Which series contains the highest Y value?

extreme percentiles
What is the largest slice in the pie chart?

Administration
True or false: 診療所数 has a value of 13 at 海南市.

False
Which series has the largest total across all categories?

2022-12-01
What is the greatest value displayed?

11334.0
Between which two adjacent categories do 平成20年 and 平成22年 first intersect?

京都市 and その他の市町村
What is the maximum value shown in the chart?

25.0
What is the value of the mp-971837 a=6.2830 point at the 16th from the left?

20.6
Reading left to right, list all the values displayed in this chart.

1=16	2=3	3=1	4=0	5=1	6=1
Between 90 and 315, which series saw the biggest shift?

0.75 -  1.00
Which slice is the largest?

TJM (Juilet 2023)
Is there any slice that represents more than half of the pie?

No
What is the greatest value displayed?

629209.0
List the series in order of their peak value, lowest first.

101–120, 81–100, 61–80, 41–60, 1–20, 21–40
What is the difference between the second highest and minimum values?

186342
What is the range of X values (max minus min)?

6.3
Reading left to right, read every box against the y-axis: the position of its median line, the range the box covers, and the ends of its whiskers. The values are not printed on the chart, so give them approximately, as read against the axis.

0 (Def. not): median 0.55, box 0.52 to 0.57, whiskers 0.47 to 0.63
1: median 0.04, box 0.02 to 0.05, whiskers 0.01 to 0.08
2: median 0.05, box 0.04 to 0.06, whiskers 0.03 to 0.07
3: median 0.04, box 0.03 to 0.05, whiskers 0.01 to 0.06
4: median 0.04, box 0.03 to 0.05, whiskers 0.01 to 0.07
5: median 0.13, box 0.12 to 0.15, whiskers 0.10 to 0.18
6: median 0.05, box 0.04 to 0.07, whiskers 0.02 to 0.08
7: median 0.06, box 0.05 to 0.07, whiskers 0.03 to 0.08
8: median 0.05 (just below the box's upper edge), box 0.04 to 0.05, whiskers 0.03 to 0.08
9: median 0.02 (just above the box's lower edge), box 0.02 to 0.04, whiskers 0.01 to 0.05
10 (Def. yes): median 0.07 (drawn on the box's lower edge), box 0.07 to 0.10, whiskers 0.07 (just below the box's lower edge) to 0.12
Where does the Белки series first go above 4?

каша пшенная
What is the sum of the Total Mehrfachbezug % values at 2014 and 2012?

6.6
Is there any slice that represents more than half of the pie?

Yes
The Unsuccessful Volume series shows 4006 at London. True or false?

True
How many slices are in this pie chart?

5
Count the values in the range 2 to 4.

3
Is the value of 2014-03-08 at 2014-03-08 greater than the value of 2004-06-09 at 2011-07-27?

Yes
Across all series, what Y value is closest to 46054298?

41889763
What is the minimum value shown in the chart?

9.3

- _Problem to work on_:
Output all of the records above as a JSON list of strings, one string for each line, with the blank lines left out.

- _Exercise response_:
[
  "Which series contains the highest Y value?",
  "extreme percentiles",
  "What is the largest slice in the pie chart?",
  "Administration",
  "True or false: 診療所数 has a value of 13 at 海南市.",
  "False",
  "Which series has the largest total across all categories?",
  "2022-12-01",
  "What is the greatest value displayed?",
  "11334.0",
  "Between which two adjacent categories do 平成20年 and 平成22年 first intersect?",
  "京都市 and その他の市町村",
  "What is the maximum value shown in the chart?",
  "25.0",
  "What is the value of the mp-971837 a=6.2830 point at the 16th from the left?",
  "20.6",
  "Reading left to right, list all the values displayed in this chart.",
  "1=16\t2=3\t3=1\t4=0\t5=1\t6=1",
  "Between 90 and 315, which series saw the biggest shift?",
  "0.75 -  1.00",
  "Which slice is the largest?",
  "TJM (Juilet 2023)",
  "Is there any slice that represents more than half of the pie?",
  "No",
  "What is the greatest value displayed?",
  "629209.0",
  "List the series in order of their peak value, lowest first.",
  "101–120, 81–100, 61–80, 41–60, 1–20, 21–40",
  "What is the difference between the second highest and minimum values?",
  "186342",
  "What is the range of X values (max minus min)?",
  "6.3",
  "Reading left to right, read every box against the y-axis: the position of its median line, the range the box covers, and the ends of its whiskers. The values are not printed on the chart, so give them approximately, as read against the axis.",
  "0 (Def. not): median 0.55, box 0.52 to 0.57, whiskers 0.47 to 0.63",
  "1: median 0.04, box 0.02 to 0.05, whiskers 0.01 to 0.08",
  "2: median 0.05, box 0.04 to 0.06, whiskers 0.03 to 0.07",
  "3: median 0.04, box 0.03 to 0.05, whiskers 0.01 to 0.06",
  "4: median 0.04, box 0.03 to 0.05, whiskers 0.01 to 0.07",
  "5: median 0.13, box 0.12 to 0.15, whiskers 0.10 to 0.18",
  "6: median 0.05, box 0.04 to 0.07, whiskers 0.02 to 0.08",
  "7: median 0.06, box 0.05 to 0.07, whiskers 0.03 to 0.08",
  "8: median 0.05 (just below the box's upper edge), box 0.04 to 0.05, whiskers 0.03 to 0.08",
  "9: median 0.02 (just above the box's lower edge), box 0.02 to 0.04, whiskers 0.01 to 0.05",
  "10 (Def. yes): median 0.07 (drawn on the box's lower edge), box 0.07 to 0.10, whiskers 0.07 (just below the box's lower edge) to 0.12",
  "Where does the Белки series first go above 4?",
  "каша пшенная",
  "What is the sum of the Total Mehrfachbezug % values at 2014 and 2012?",
  "6.6",
  "Is there any slice that represents more than half of the pie?",
  "Yes",
  "The Unsuccessful Volume series shows 4006 at London. True or false?",
  "True",
  "How many slices are in this pie chart?",
  "5",
  "Count the values in the range 2 to 4.",
  "3",
  "Is the value of 2014-03-08 at 2014-03-08 greater than the value of 2004-06-09 at 2011-07-27?",
  "Yes",
  "Across all series, what Y value is closest to 46054298?",
  "41889763",
  "What is the minimum value shown in the chart?",
  "9.3"
]